The Company generates a large percentage of its revenue from law firms, which typically engage in large transactional matters involving business combinations. As a result of a weak economy, which in turn resulted in a significantly lower level of merger and acquisition activities, the Company experienced a lower than expected amount of revenue in its reprographic and imaging divisions.  The Company does not expect this trend to continue and has seen an improvement in the number of large transactions occurring in the marketplace. In addition, the Company, in order to lessen its dependence on law firms, is actively pursuing other sources of revenue, including other market segments such as government, healthcare, insurance and Fortune 1000 organizations in general.

 

Detail revenue by reporting segment is included in the Notes to Financials Statements in this quarterly report on Form 10Q.

PROMPT: Reproduce the revenue passage above word for word, from start to finish.

DATASET EXCERPT:

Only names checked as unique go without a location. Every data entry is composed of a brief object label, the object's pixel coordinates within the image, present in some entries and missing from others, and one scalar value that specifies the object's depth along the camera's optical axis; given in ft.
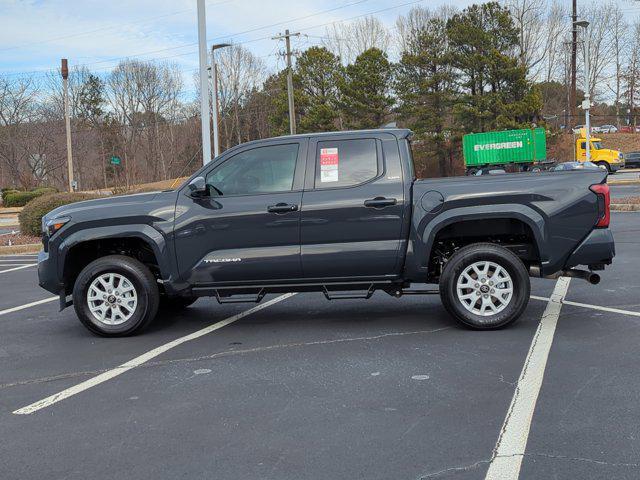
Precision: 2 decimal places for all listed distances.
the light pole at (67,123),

SOLUTION TO THIS EXERCISE:
The Company generates a large percentage of its revenue from law firms, which typically engage in large transactional matters involving business combinations. As a result of a weak economy, which in turn resulted in a significantly lower level of merger and acquisition activities, the Company experienced a lower than expected amount of revenue in its reprographic and imaging divisions.  The Company does not expect this trend to continue and has seen an improvement in the number of large transactions occurring in the marketplace. In addition, the Company, in order to lessen its dependence on law firms, is actively pursuing other sources of revenue, including other market segments such as government, healthcare, insurance and Fortune 1000 organizations in general.

 

Detail revenue by reporting segment is included in the Notes to Financials Statements in this quarterly report on Form 10Q.